The Maths teacher definitely met this standard. While she may have had trouble communicating different ways to explain how to solve the problems she definitely had a very firm grasp on mathematics as she also taught the extension maths.
aitsl standard 3.1: Establish Challenging learning goals (aitsl, 2017).
This is another standard I think the Maths teacher half failed to do. While the teacher did set challenging goals to try and further student’s progression some students failed to meet their full potential of development as there was little scaffolding set in place to help them understand the content. (Churchill, 2015, p. 87)
I don’t believe this teacher was a bad or negligent teacher like the Science teacher I observed. I think she was just lacking in communication skills which made it harder for her students who weren’t mathematically minded. This experience taught me that it’s crucial that as educators we have to really step back and reflect on our teaching. We need to look at our self’s critically and really think, what is working? What isn’t working? How can I deliver this content in a way that my students will be able to understand and engage with their education?
Experience four: Care not only for your student’s education but for their safety!

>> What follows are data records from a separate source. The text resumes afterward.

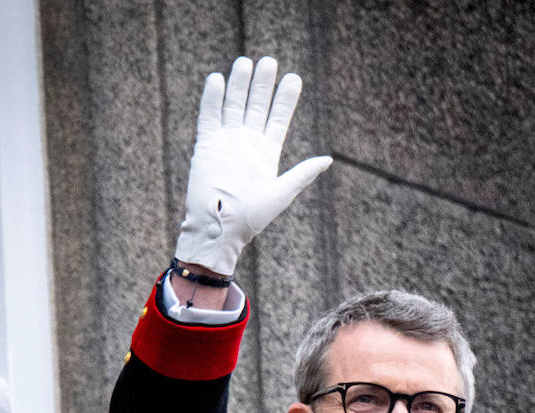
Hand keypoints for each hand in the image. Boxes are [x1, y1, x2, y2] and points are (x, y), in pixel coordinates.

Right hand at [174, 56, 331, 274]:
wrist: (221, 228)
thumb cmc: (253, 218)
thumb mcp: (282, 193)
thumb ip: (303, 174)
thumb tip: (328, 159)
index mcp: (267, 153)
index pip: (277, 118)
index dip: (285, 99)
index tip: (293, 78)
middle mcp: (246, 143)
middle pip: (256, 106)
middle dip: (262, 84)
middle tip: (269, 61)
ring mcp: (226, 142)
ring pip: (233, 105)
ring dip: (239, 85)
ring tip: (246, 62)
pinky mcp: (206, 145)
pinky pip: (209, 116)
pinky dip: (212, 98)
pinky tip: (217, 80)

The fourth and last experience I have chosen for this blog entry is a lesson from a textiles teacher I observed while on prac. This class was interesting for me as it was the one subject class I visited which I had no experience actually doing during my time at school. The teacher of this class was quite different from the last two experiences I mentioned. He was extremely warm and inviting to all of his students while at the same time being stern and showing that he was quite serious when it came to the safety of his students, this was probably due to the students doing a hands-on activity using broken tile pieces (I believe the students were making mosaics) and sharp glass cutting pliers. Along with the English teacher I mentioned in experience one this teacher was clearly meeting the aitsl teaching standards and his genuine love for the subject and teaching was radiating from him. Let’s take a look at the standards I think this teacher exemplified the best and reflect on what I learnt from this teacher.
aitsl standard 4.4: Maintain student safety (aitsl, 2017).

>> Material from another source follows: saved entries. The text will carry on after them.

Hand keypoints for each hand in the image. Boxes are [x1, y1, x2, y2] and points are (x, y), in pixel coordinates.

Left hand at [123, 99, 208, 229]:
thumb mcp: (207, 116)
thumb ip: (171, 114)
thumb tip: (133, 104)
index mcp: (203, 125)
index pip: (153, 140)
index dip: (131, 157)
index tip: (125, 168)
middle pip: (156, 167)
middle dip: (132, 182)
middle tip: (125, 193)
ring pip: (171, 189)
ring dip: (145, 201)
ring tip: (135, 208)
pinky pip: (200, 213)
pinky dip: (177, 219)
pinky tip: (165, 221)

This Tech teacher definitely maintained student safety within his classroom. Not only was he trained within first aid himself, had a first aid kit within the classroom but also would run through the safety instructions before each task was given so the students knew how to safely operate the tools they had to use. All of these factors showed me that this teacher clearly understands Maslow’s hierarchy and was very efficient and effective in meeting the second basic need of safety (Churchill, 2015, p. 88).
aitsl standard 7.1: Meet professional ethics and responsibilities (aitsl, 2017).
Again, this Tech teacher was on top of this aitsl standard. He clearly understood his responsibilities to not only give the students a quality education but knew how to keep them safe while receiving that education in a practical subject. He showed a great deal of enthusiasm to teach his students and his students responded warmly to this enthusiasm.
This teacher much like the English teacher in experience one was extremely useful to observe. Not only did he show me the importance of being passionate about your subject but he showed me that there is a fine balance between giving and receiving respect from students. If your students respect their teacher, they are much more likely to actively engage in their education.
Aitsl, Australian Institute for Teaching and School Leadership. (2017). Australian Professional Standard for Teachers. Retrieved from https://www.aitsl.edu.au/teach/standards
Churchill, R., Godinho, S., Johnson, N., Keddie, A., Letts, W., Mackay, J., . . . Lowe, K. (2015). Teaching: Making a difference (Third ed.).